— Start Extracted data —
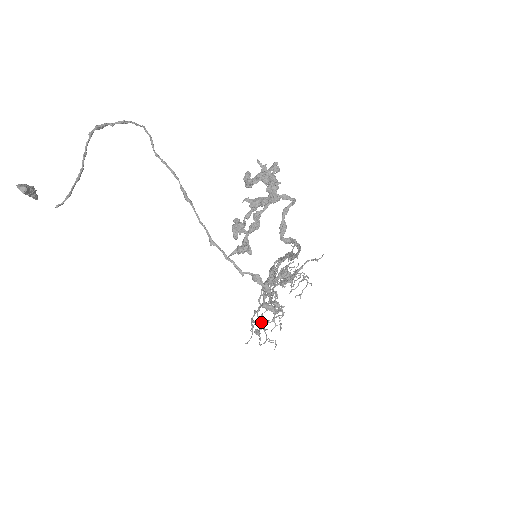
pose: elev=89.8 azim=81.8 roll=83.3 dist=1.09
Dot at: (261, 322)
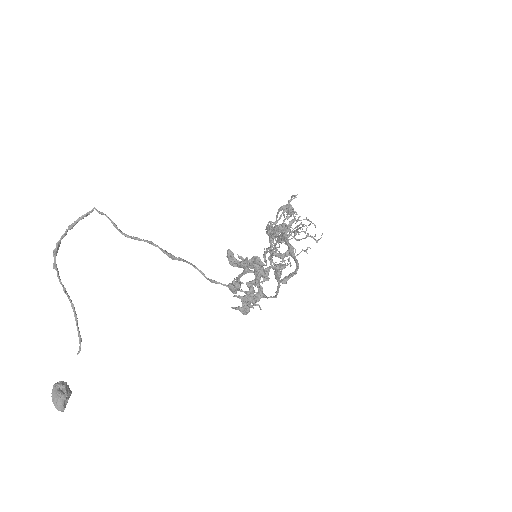
Dot at: occluded
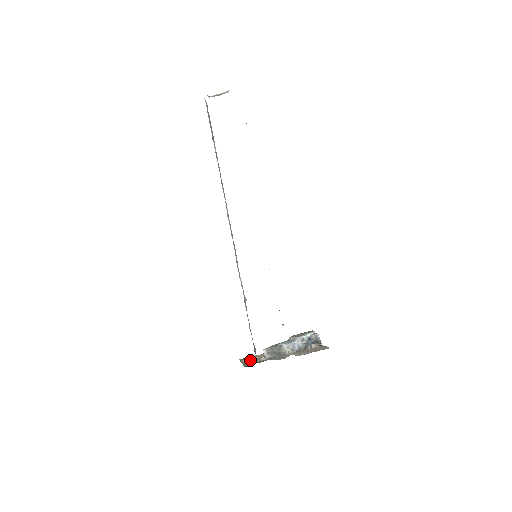
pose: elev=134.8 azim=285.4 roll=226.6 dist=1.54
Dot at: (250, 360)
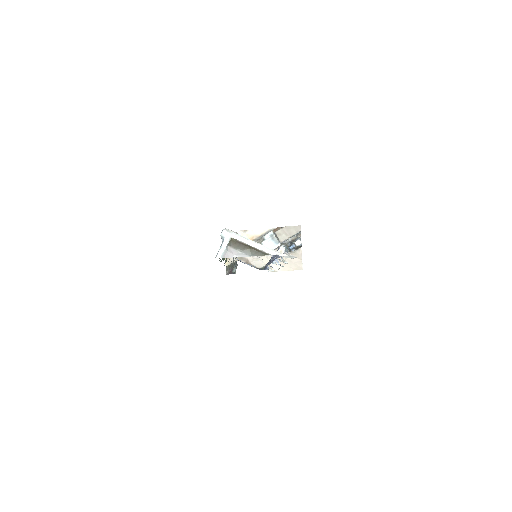
Dot at: occluded
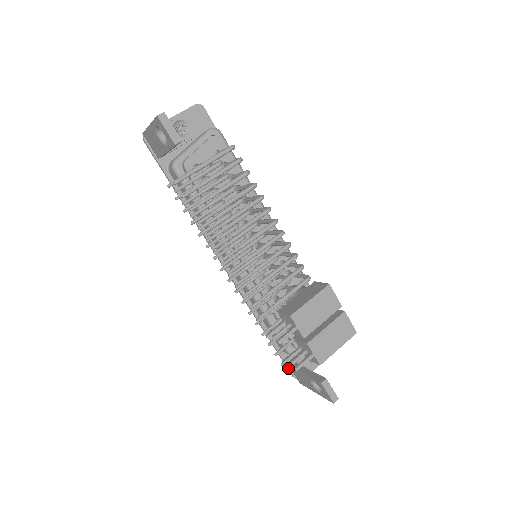
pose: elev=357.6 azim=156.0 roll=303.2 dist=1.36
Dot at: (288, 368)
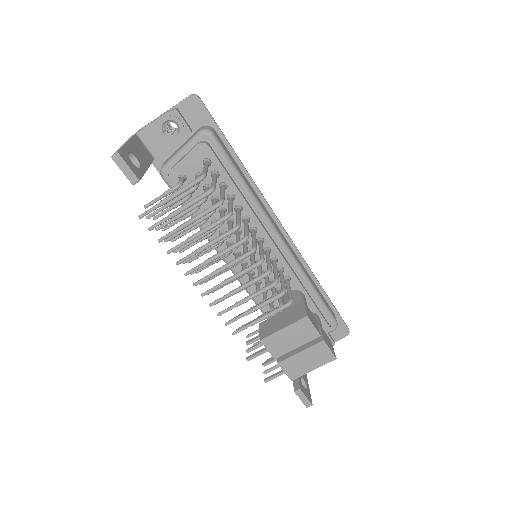
Dot at: occluded
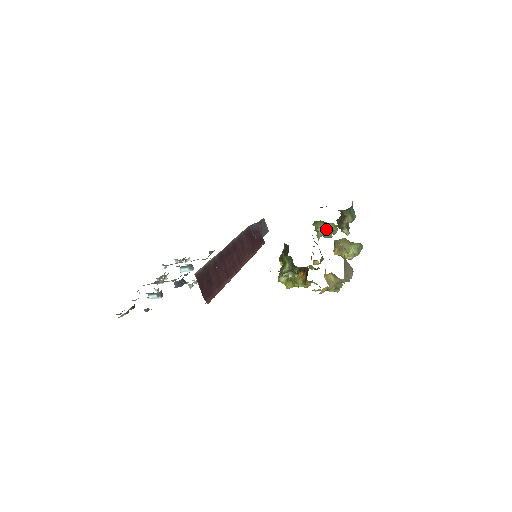
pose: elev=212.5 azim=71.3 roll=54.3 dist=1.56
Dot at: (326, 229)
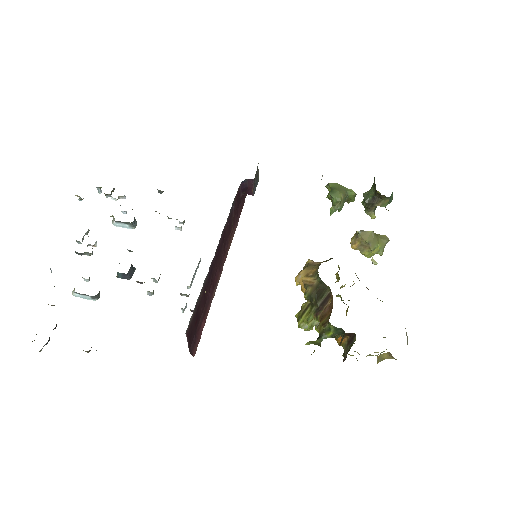
Dot at: (344, 201)
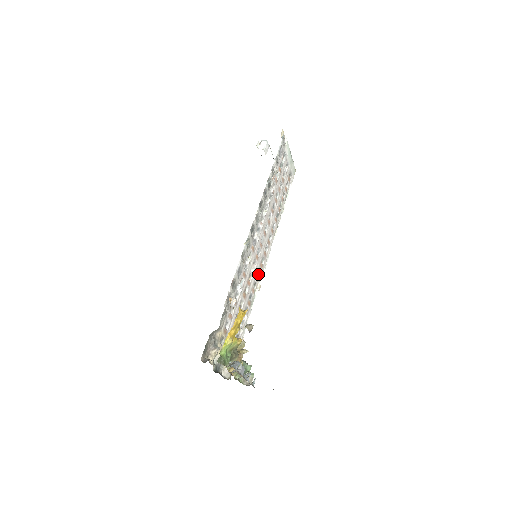
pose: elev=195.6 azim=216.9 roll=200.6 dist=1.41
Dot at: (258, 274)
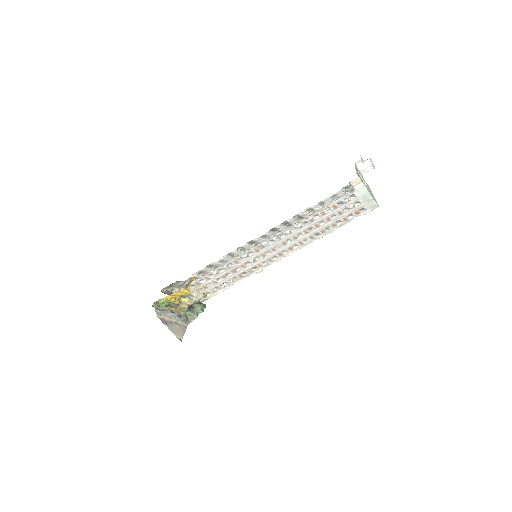
Dot at: (264, 263)
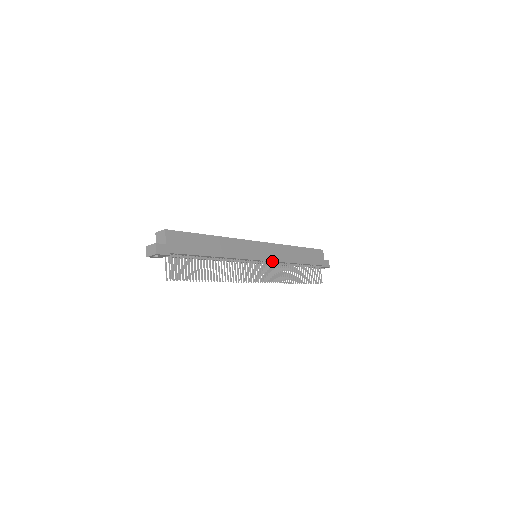
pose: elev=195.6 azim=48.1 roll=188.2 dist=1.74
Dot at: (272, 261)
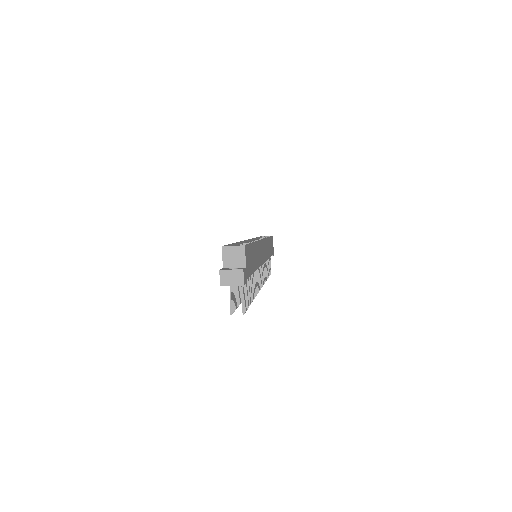
Dot at: (265, 261)
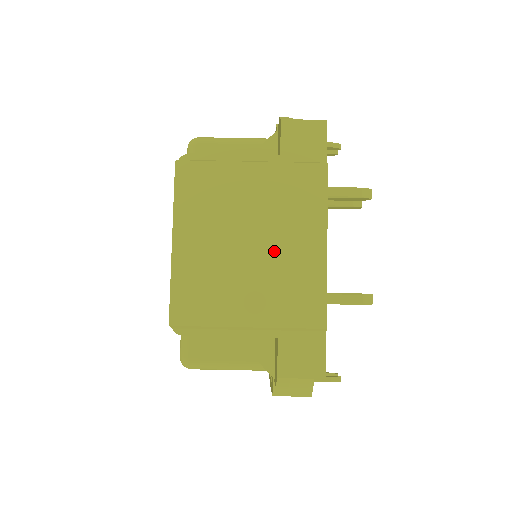
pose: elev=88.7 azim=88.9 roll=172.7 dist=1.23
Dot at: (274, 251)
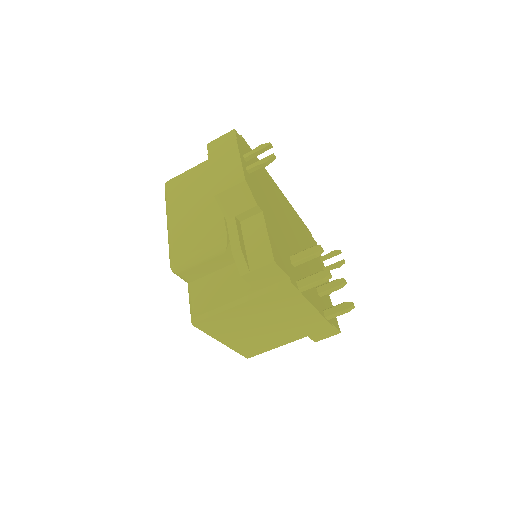
Dot at: (283, 322)
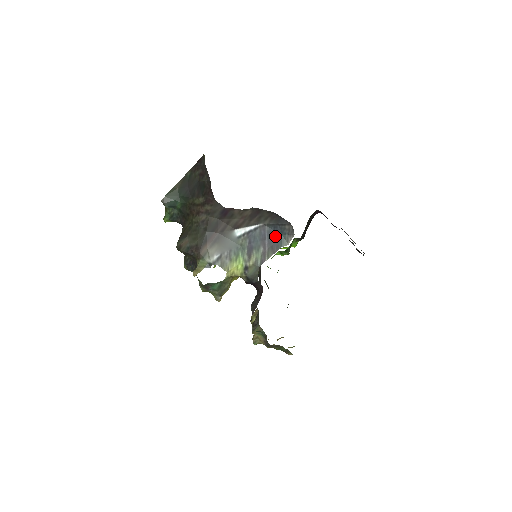
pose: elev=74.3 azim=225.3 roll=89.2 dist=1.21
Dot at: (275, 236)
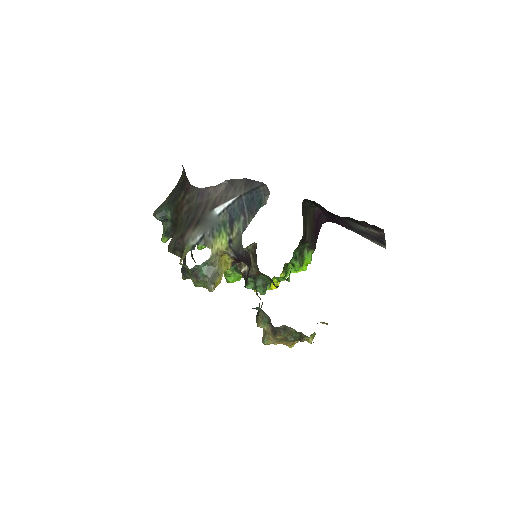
— End Extracted data —
Aim: Reproduce every line of the records above verbatim, including each pose and dot coordinate, but omit the pictures.

Reply to the exercise:
pose: elev=89.8 azim=81.8 roll=83.3 dist=1.09
Dot at: (261, 322)
Dot at: occluded
pose: elev=134.8 azim=285.4 roll=226.6 dist=1.54
Dot at: (250, 360)
Dot at: occluded
pose: elev=357.6 azim=156.0 roll=303.2 dist=1.36
Dot at: (288, 368)
Dot at: occluded
pose: elev=212.5 azim=71.3 roll=54.3 dist=1.56
Dot at: (326, 229)
Dot at: (344, 201)
pose: elev=195.6 azim=216.9 roll=200.6 dist=1.41
Dot at: (258, 274)
Dot at: (264, 263)
pose: elev=195.6 azim=48.1 roll=188.2 dist=1.74
Dot at: (272, 261)
Dot at: (265, 261)
pose: elev=88.7 azim=88.9 roll=172.7 dist=1.23
Dot at: (274, 251)
Dot at: (283, 322)
pose: elev=74.3 azim=225.3 roll=89.2 dist=1.21
Dot at: (275, 236)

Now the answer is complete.